My father's life story is the perfect example of someone who was badly hurt, yet chose a better path than to be angry, bitter, and hurtful. His parents divorced when he was about 10 years old, which would make the time period 1935. He told me that his parents took the advice of a psychiatrist who had evaluated the family and told his parents it would be best to split the family so that his sister went with his mother and he went with his father, since all they did was fight. His sister went to live with their mother; however, his father wasn't on board with single parenting his son, so he abandoned my father, who then became a ward of the state of New Jersey. Placed in foster care at age 10, my father suffered through, and survived, pneumonia. Understand that this was miraculous, since there were no antibiotics to treat infections at that time. Eventually, his aunt and uncle took custody of him and he lived with them, and his 2 cousins, in deservedly grand style.

I asked my father, "How did you survive all this? What happened to you was horrible!" 

His answer: "I had a choice to either sink or swim. I chose to swim."

My father was not a man of faith until his 40s, but I remember him in the years prior to that as a kind, thoughtful man who believed everyone should strive to be good; a good person, and a good citizen. He served America as a young man in the U.S. Navy during WWII, as a Lieutenant. I never heard him ever speak an evil word about a neighbor or a co-worker, or show anyone any disrespect. And he raised me to always be respectful of elders and never question authority.

Sorry, Dad, I believe in respect but not the never-questioning-authority thing.

So, after all of my life experiences, I took my lessons from my father and added them to the basket full of other lessons from the tough things I have been through. A big lesson I learned after a potentially life-threatening situation and a failed marriage is that NO ONE should ever be allowed to exert the power to make another person feel threatened, fearful, less than, or disrespected. This week, someone tried it. I stood up for myself. It was met with a very ugly demand to vacate the premises. I have peacefully and rightfully ended the contract work agreement.

Remember this lesson, friends: Christian ≠ doormat, scapegoat, or whipping boy.

So now I have come to the same conclusion as my good friend, Lea, which is, I don't want to just make a paycheck.
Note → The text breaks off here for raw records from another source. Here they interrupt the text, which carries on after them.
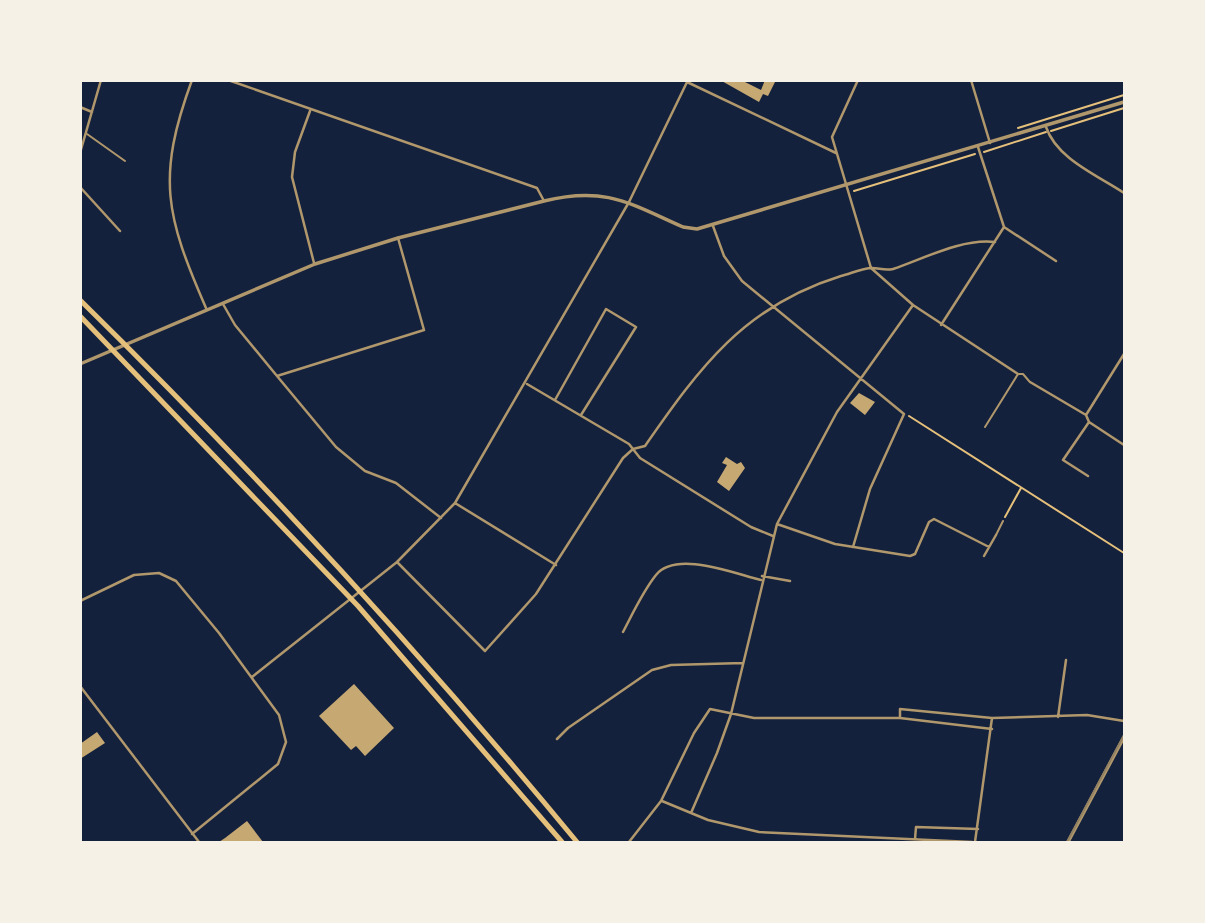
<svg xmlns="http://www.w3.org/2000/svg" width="1205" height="923" font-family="'PT Serif',serif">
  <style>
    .building { fill: #c6a872 }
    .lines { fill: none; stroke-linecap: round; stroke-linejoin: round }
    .path { stroke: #e5c07b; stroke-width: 2 }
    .service { stroke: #b1986c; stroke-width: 2 }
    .minor { stroke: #b1986c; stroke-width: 2.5 }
    .tertiary { stroke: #b1986c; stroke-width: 3.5 }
    .motorway { stroke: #e5c07b; stroke-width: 5 }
    .tram { stroke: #918062; stroke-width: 2 }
  </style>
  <rect width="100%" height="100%" fill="#14213d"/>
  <!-- building -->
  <path class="building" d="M 720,80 L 741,80 L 761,90 L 765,80 L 776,80 L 768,96 L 763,94 L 759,102 Z
    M 859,393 L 875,402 L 865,415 L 850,403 Z
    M 726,457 L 737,464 L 741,462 L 745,468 L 729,491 L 717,482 L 727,465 L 722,463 Z
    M 354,684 L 394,728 L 365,756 L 356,746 L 351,750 L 319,716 Z
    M 97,732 L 105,743 L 80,759 L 80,744 Z
    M 247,821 L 263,842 L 219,842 L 225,838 Z"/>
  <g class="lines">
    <!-- path -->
    <path class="path" d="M 1018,128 L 1124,95
      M 1051,131 L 1124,108
      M 984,152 L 1046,132
      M 854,191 L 975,154
      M 909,416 L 1124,553
      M 1005,517 L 1021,488"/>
    <!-- service -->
    <path class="service" d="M 87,134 L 125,161
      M 985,427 L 1018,374 L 1023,374 L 1029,381
      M 996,535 L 1003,521"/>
    <!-- minor -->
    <path class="minor" d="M 192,80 C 156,178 166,216 206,308
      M 228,80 L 537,188 L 544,201
      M 858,80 L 832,137 L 871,268 L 913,305 L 1018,374
      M 971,80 L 990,143
      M 687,82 L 836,153
      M 80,107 L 92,112
      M 310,111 L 295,152 L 292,177 L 314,263
      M 1046,127 C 1057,159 1097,175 1124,193
      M 80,153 L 101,80
      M 80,187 L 120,231
      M 713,226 L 724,256 L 742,281 L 904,414 L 870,489 L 853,547
      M 1004,227 L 1056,261
      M 223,304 L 235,325 L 277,376 L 424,330 L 398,238
      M 941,325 L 1004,227 L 978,147
      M 277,376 L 336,447 L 365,471 L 396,483 L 441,518
      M 1030,382 L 1086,415 L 1089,422 L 1124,445
      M 527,384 L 629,444 L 640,458 L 751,527 L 773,536
      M 555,400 L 606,309 L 636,327 L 581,415
      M 1086,415 L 1124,354
      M 1088,476 L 1063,460 L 1089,422
      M 455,503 L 556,565
      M 777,524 L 835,544 L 910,556 L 915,554 L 929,522 L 934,519 L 989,547
      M 984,556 L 996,535
      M 397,562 L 485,651 L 536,594 L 623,458 L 633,449 L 645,446 C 700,367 744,306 841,276 C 850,274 862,268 872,268 C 879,268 885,271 893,269 C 923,259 962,238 995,242
      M 762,576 L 790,581
      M 80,601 L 134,575 L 159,573 L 176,581 L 219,633 L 279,715 L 286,742 L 278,764 L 192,834
      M 623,632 C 633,613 643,591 656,575 C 676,550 735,574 761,580
      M 252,677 L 397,562 L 455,503 L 629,202 L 688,80
      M 80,686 L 199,842
      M 1058,717 L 1066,660
      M 900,718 L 992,729
      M 557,739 L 568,728 L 652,670 L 671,665 L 743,663
      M 662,801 L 708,820 L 759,832 L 972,842
      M 691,813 L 717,753 L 731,714 L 777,524 L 837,412 L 913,305
      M 915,839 L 916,827 L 978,829
      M 629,842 L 661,801 L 694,733 L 710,709 L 754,718 L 900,718 L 900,709 L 992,718 L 1087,715 L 1124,721
      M 975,842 L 992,718"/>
    <!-- tertiary -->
    <path class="tertiary" d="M 80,364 L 315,264 L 398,238 L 544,201 C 605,186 629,203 683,227 L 697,229 L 1124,102
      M 1068,842 L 1124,737"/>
    <!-- motorway -->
    <path class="motorway" d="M 80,300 C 255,472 421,653 577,842
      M 80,316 L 358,606 L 562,842"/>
    <!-- tram -->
    <path class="tram" d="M 1067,842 L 1124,735"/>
  </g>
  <!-- border -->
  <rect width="1205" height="923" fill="none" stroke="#f6f1e7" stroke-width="164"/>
</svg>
I want to do something meaningful. Something to change the world a little for the better. I will find that elusive thing, one day. And I will be sure to share what that is. 
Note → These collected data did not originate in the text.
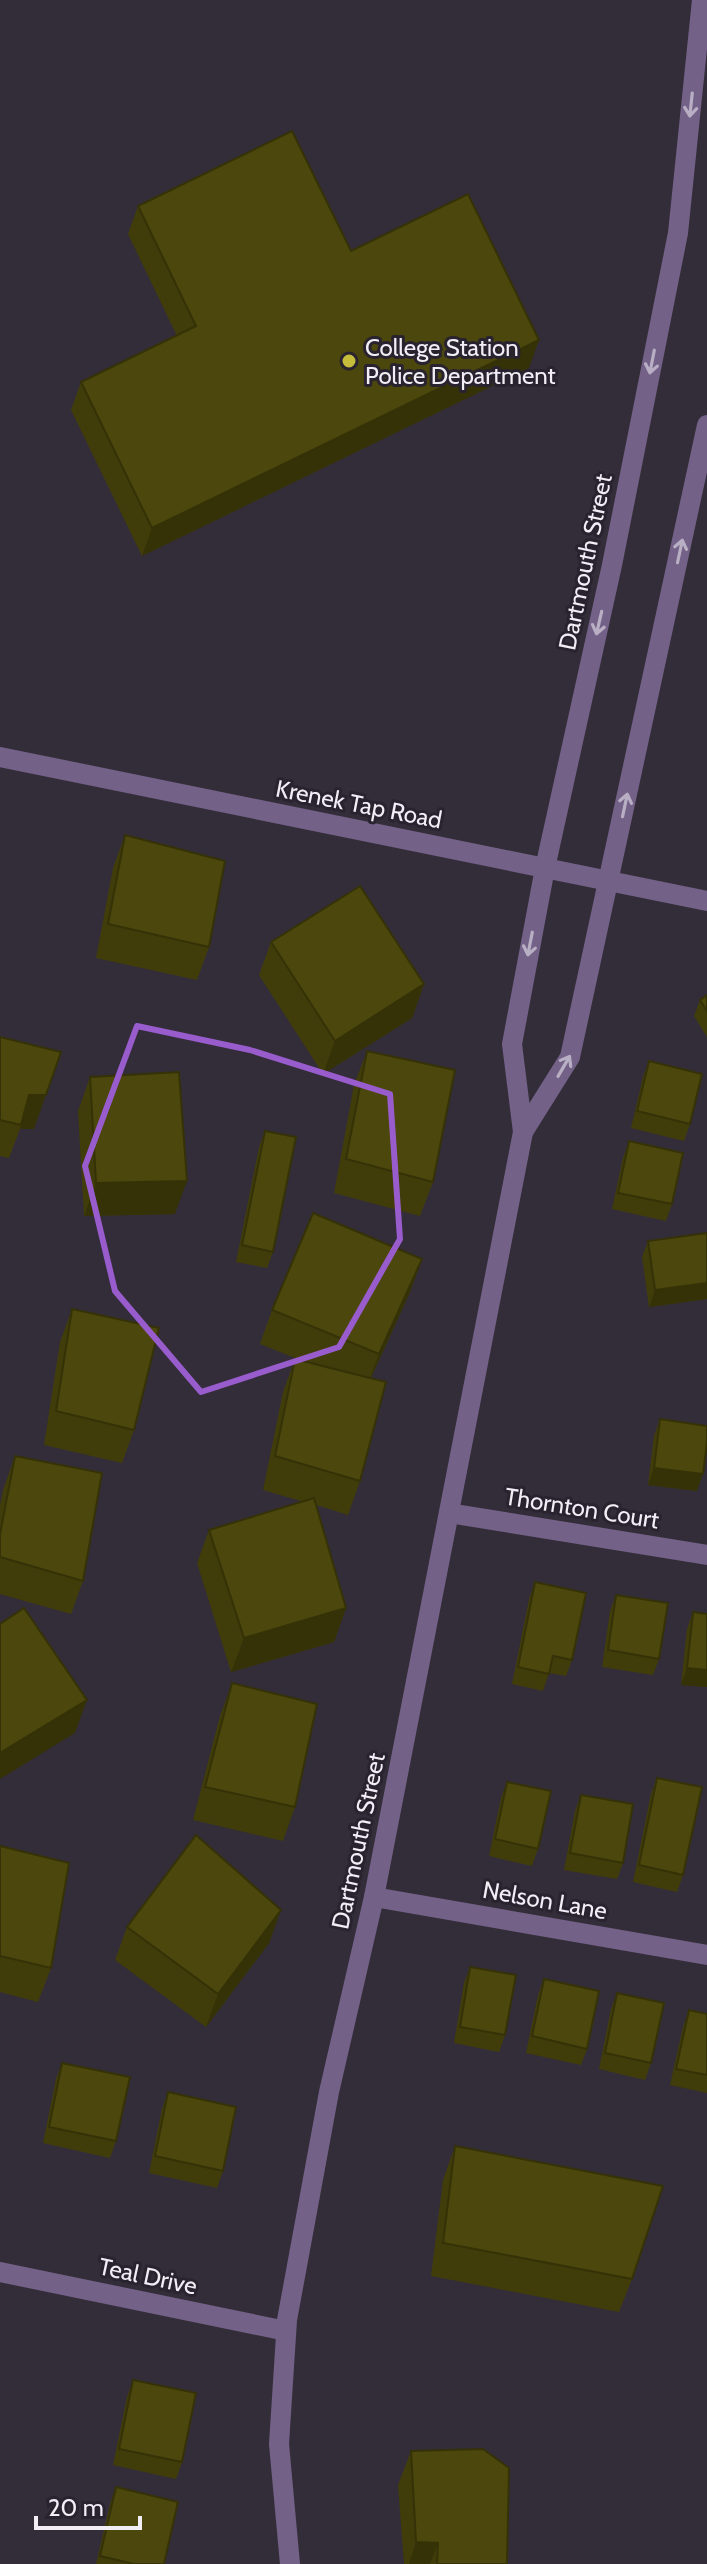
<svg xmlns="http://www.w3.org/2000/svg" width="707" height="2564" viewBox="0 0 707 2564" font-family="Cabin,sans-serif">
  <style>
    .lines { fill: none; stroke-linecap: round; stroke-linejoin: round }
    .minor { stroke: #736187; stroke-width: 20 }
    .tertiary { stroke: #736187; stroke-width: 20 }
    .wall { fill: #413d0a }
    .shaded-wall { fill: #353208 }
    .building { fill: #4c470c; stroke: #353208; stroke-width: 2 }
    .oneway { stroke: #b9afc4 }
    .marked { fill: none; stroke: #995ccd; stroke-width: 6; stroke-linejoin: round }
    .poi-dot { fill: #c6bc3c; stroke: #29232f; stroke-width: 3 }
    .labels { text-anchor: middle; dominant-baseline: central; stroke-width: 6; stroke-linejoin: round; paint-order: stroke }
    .poi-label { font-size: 24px; fill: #f2eef6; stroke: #29232f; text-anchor: start }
    .street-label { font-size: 24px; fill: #f2eef6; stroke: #29232f }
  </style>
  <rect width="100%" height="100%" fill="#332d39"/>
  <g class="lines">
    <g class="minor">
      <polyline points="449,1513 707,1555"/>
      <polyline points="374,1897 707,1955"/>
      <polyline points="0,2272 286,2331"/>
    </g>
    <g class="tertiary">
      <polyline points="0,757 707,901"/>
      <polyline points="523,1132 570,1057 707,425"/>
      <polyline points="290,2564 279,2444 287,2320 329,2092 374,1897 523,1132 512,1044 545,868 612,565 678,233 702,0"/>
    </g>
  </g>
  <g class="wall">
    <polygon points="138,206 351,251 529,368 142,556 71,410 81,382 177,336 128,234"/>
    <polygon points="125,835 209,947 197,980 96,958 113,868"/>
    <polygon points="271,942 424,984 412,1018 323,1074 259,975"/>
    <polygon points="707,995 707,1037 694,1016 700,1000"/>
    <polygon points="0,1037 34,1129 20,1129 9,1158 0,1156"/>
    <polygon points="367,1051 433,1182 420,1216 334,1193 354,1085"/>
    <polygon points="649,1061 690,1124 684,1141 631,1128 643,1077"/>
    <polygon points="90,1077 175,1214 84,1216 78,1111"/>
    <polygon points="265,1131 273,1252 267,1268 236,1262 259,1147"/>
    <polygon points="629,1141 672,1204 666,1221 612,1209 623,1158"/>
    <polygon points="707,1233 707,1299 649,1307 642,1257 648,1241"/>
    <polygon points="422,1259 410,1292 371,1378 360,1481 348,1515 316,1505 346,1608 334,1642 231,1672 197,1563 209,1530 304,1502 263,1490 283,1392 295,1359 300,1360 260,1344 272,1310"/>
    <polygon points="72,1309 134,1430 122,1463 44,1445 60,1342"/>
    <polygon points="660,1419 697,1491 648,1485 654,1436"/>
    <polygon points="15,1456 83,1581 71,1614 0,1594 0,1505 3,1490"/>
    <polygon points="535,1582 572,1660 566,1676 549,1673 543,1691 512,1684 529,1599"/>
    <polygon points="616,1595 659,1659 653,1675 602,1667 610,1611"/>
    <polygon points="693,1612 707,1687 681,1685 687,1629"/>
    <polygon points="232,1683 295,1807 283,1841 193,1820 220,1716"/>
    <polygon points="657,1778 683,1875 677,1892 633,1882 651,1794"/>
    <polygon points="507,1782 538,1849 532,1866 489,1856 501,1798"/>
    <polygon points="581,1795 623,1863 617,1879 564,1870 575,1811"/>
    <polygon points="0,1846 51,1968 38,2002 0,1992"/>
    <polygon points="281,1910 269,1943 206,2027 115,1960 127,1927"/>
    <polygon points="470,1967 505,2035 499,2052 454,2043 464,1983"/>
    <polygon points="544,1979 587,2049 581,2065 526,2053 538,1995"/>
    <polygon points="617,1993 651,2063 645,2080 599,2069 611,2009"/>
    <polygon points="689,2010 707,2014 707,2093 670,2085 683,2027"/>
    <polygon points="62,2063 116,2141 110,2158 43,2143 56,2079"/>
    <polygon points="168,2092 223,2171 217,2188 149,2173 162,2109"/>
    <polygon points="455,2146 632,2279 619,2312 431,2276 443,2180"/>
    <polygon points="133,2380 182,2462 176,2479 113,2465 127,2397"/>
    <polygon points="411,2451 507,2564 404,2564 398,2485"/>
    <polygon points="116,2487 164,2564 96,2564 110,2504"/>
  </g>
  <g class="shaded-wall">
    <polygon points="539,340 529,368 142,556 152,528"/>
    <polygon points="424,984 412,1018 323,1074 335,1041"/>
    <polygon points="29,1095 46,1095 34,1129 20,1129"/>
    <polygon points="187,1181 175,1214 84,1216 96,1183"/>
    <polygon points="422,1259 410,1292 366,1388 379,1354"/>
    <polygon points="707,1283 707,1299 649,1307 655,1290"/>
    <polygon points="654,1468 703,1474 697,1491 648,1485"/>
    <polygon points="346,1608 334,1642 231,1672 244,1638"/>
    <polygon points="687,1668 707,1670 707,1687 681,1685"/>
    <polygon points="87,1700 75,1733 0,1779 0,1753"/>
    <polygon points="281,1910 269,1943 206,2027 218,1994"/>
    <polygon points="416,2542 438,2543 430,2564 409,2564"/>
  </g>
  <g class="building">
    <polygon points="292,131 351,251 468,194 539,340 152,528 81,382 196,326 138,206"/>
    <polygon points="125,835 225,861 209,947 108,924"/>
    <polygon points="360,886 424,984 335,1041 271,942"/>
    <polygon points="707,995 707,1011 700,1000"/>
    <polygon points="0,1037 61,1052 46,1095 29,1095 21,1125 0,1120"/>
    <polygon points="367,1051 455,1070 433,1182 346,1159"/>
    <polygon points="649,1061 702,1074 690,1124 637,1111"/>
    <polygon points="179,1072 187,1181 96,1183 90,1077"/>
    <polygon points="265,1131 296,1137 273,1252 242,1245"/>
    <polygon points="629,1141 683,1153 672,1204 618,1193"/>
    <polygon points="313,1213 422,1259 379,1354 272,1310"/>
    <polygon points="707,1233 707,1283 655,1290 648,1241"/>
    <polygon points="72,1309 159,1328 134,1430 56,1411"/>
    <polygon points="295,1359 386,1382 360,1481 275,1456"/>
    <polygon points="660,1419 707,1426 707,1442 703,1474 654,1468"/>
    <polygon points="15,1456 102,1473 83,1581 0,1557 0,1534"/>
    <polygon points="314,1498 346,1608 244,1638 209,1530"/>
    <polygon points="535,1582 586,1593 572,1660 553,1656 549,1674 518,1667"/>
    <polygon points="616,1595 668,1603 659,1659 608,1650"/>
    <polygon points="24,1608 87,1700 0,1753 0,1624"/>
    <polygon points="693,1612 707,1614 707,1670 687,1668"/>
    <polygon points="232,1683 317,1704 295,1807 205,1787"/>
    <polygon points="657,1778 702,1787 683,1875 639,1865"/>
    <polygon points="507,1782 551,1791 538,1849 495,1839"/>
    <polygon points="581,1795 633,1804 623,1863 570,1853"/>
    <polygon points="196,1835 281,1910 218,1994 127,1927"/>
    <polygon points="0,1846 69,1863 51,1968 0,1956"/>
    <polygon points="470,1967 516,1975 505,2035 460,2027"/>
    <polygon points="544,1979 599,1991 587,2049 532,2036"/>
    <polygon points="617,1993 664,2003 651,2063 605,2053"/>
    <polygon points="689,2010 707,2014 707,2075 676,2069"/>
    <polygon points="62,2063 130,2077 116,2141 49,2127"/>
    <polygon points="168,2092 236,2107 223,2171 155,2156"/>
    <polygon points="455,2146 663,2186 632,2279 443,2243"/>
    <polygon points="133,2380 196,2393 182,2462 119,2449"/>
    <polygon points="483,2449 509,2468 507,2564 437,2564 438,2543 416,2542 411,2451"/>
    <polygon points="116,2487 178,2502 164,2564 134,2564 100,2556"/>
  </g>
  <defs><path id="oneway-shaft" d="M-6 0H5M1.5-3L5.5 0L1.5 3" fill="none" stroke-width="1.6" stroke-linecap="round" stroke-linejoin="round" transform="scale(2)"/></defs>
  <g class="oneway">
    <use href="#oneway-shaft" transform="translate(691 105) rotate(96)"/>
    <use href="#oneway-shaft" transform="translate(652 362) rotate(101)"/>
    <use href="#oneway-shaft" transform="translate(680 551) rotate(-78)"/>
    <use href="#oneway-shaft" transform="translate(599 623) rotate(103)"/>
    <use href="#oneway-shaft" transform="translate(625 805) rotate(-78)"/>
    <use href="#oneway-shaft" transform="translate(530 944) rotate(101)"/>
    <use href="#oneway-shaft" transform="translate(564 1066) rotate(-60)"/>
  </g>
  <path class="marked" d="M 137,1026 L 250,1050 L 390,1094 L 400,1239 L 339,1347 L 201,1392 L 115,1291 L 85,1166 Z"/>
  <circle class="poi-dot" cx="349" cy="361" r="8"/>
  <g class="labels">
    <g class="poi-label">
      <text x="365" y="347">College Station<tspan x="365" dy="28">Police Department</tspan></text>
    </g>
    <g class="street-label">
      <text transform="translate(585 562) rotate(-78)">Dartmouth Street</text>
      <text transform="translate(359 804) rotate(11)">Krenek Tap Road</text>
      <text transform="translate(582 1508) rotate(9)">Thornton Court</text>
      <text transform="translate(358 1841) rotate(-78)">Dartmouth Street</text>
      <text transform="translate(545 1900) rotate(10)">Nelson Lane</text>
      <text transform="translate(148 2276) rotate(12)">Teal Drive</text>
    </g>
  </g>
  <path d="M36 2516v12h104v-12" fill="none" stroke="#f2eef6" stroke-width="4"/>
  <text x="48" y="2516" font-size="24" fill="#f2eef6" stroke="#29232f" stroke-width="6" paint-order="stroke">20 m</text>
</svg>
Meanwhile, Leland and I are once again looking at a diminishing bank balance and happily preparing for Christmas festivities with the kids and grandkids. And there is a certain peace that passes understanding; the kind only Jesus gives.

For now, I have laid down my sword, but it is never far away. There will always be dragons to slay in this world.

P.S. Don't click away until you read these final thoughts. As followers of Jesus Christ, we are commanded to love our enemies and pray for them. “You have heard that it was said, ‘Love your neighbor and hate your enemy.’ But I tell you, love your enemies and pray for those who persecute you, that you may be children of your Father in heaven." Matthew 5:43-45
I ended my work agreement with a fellow believer, and in the process of that email exchange, I blessed her and I have prayed for her. This is very counter-intuitive when someone hurts your heart and doesn't care, but it is not optional and it is not easy. We forgive because we have been forgiven by our Father in heaven.